SOURCE: Scotiabank


September 29, 2014 07:30 ET

Commodity Prices Retreat to Lowest Level of 2014: Scotiabank

TORONTO, ON--(Marketwired - September 29, 2014) - Scotiabank's Commodity Price Index lost ground in August, declining a sharp 5.4% month-over-month (m/m). According to the report, while the All Items Index remained 3.3% above the late 2013 bottom, commodity prices could well retest this low in September.

"International oil prices have lost considerable momentum, grain prices are approaching a seasonal low -- amid a second year of huge U.S. crops -- and the broad-based strength of the U.S. dollar is creating headwinds for precious metal and other dollar-denominated commodity prices," said Patricia Mohr, Vice President of Economics and Commodity Market Specialist at Scotiabank. "On a more positive note, an upward revision to U.S. GDP growth to a solid 4.6% for 2014:Q2 should lift sentiment late month, though global economic conditions remain mixed.

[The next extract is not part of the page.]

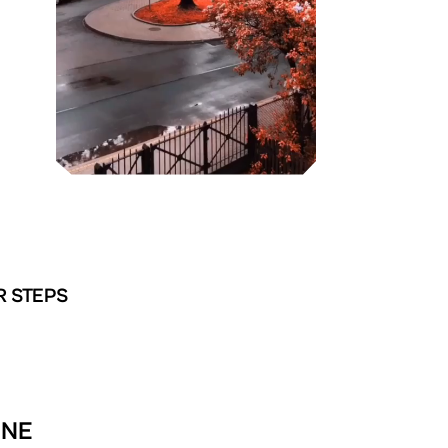
R STEPS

"Renewed jitters over China's growth prospects in September, given last month's marked slowdown in industrial activity to 6.9% year-over-year, down from 9% in July, have pared gains in base metal prices in September," added Ms. Mohr. "Nevertheless, we remain optimistic that our previous forecast of strengthening zinc and nickel prices in 2015-16, linked mostly to supply developments, will prove correct."

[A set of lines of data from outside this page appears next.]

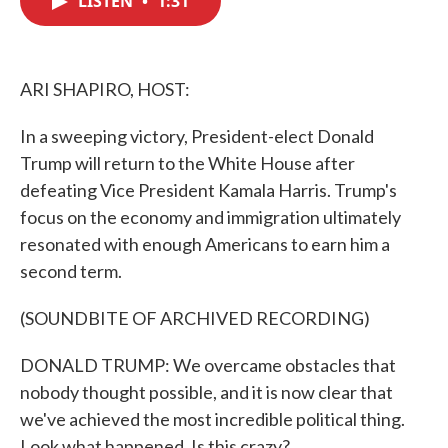
LISTEN
•
1:31
b
t
e
l
o
e
d
o
r
I
k
n
ARI SHAPIRO, HOST:
In a sweeping victory, President-elect Donald
Trump will return to the White House after
defeating Vice President Kamala Harris. Trump's
focus on the economy and immigration ultimately
resonated with enough Americans to earn him a
second term.
(SOUNDBITE OF ARCHIVED RECORDING)
DONALD TRUMP: We overcame obstacles that
nobody thought possible, and it is now clear that
we've achieved the most incredible political thing.
Look what happened. Is this crazy?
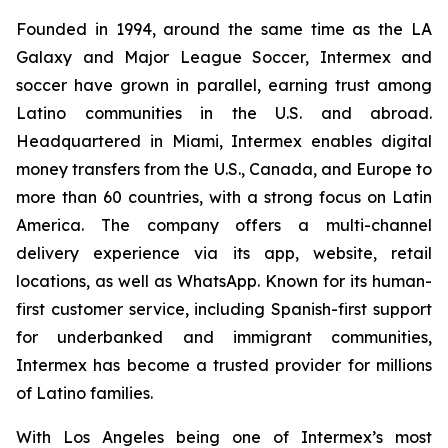
Founded in 1994, around the same time as the LA
Galaxy and Major League Soccer, Intermex and
soccer have grown in parallel, earning trust among
Latino communities in the U.S. and abroad.
Headquartered in Miami, Intermex enables digital
money transfers from the U.S., Canada, and Europe to
more than 60 countries, with a strong focus on Latin
America. The company offers a multi-channel
delivery experience via its app, website, retail
locations, as well as WhatsApp. Known for its human-
first customer service, including Spanish-first support
for underbanked and immigrant communities,
Intermex has become a trusted provider for millions
of Latino families.
With Los Angeles being one of Intermex’s most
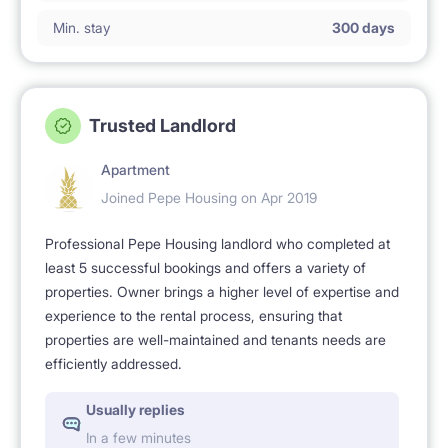
Min. stay
300 days
Trusted Landlord
Apartment
Joined Pepe Housing on Apr 2019
Professional Pepe Housing landlord who completed at
least 5 successful bookings and offers a variety of
properties. Owner brings a higher level of expertise and
experience to the rental process, ensuring that
properties are well-maintained and tenants needs are
efficiently addressed.
Usually replies
In a few minutes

Other highlights from the report include:

  • Zinc prices strengthened to US$1.05 per pound in August -- the highest monthly average since July 2011. Spot uranium prices have also lifted decisively off a US$28.25 per pound low in June to US$36.50 in mid-September.
  • International oil prices have pulled back from mid-June highs, alongside an easing in market concern over geopolitical supply risks in Iraq and Libya. Rapidly rising U.S. 'light, tight' oil is also beginning to impact world supply and demand conditions. The Secretary General of the Organization of the Petroleum Exporting Countries (OPEC) has indicated that the cartel will likely cut its quota by 500,000 barrels per day (b/d) to steady market conditions when it meets on November 27 -- from 30.0 to 29.5 million b/d. This would be the first cut since the economic downturn in late 2008.
  • Record potash demand in the first-half of 2014 tested global supply capability; Canada's major producer is considering ramping up production in 2015.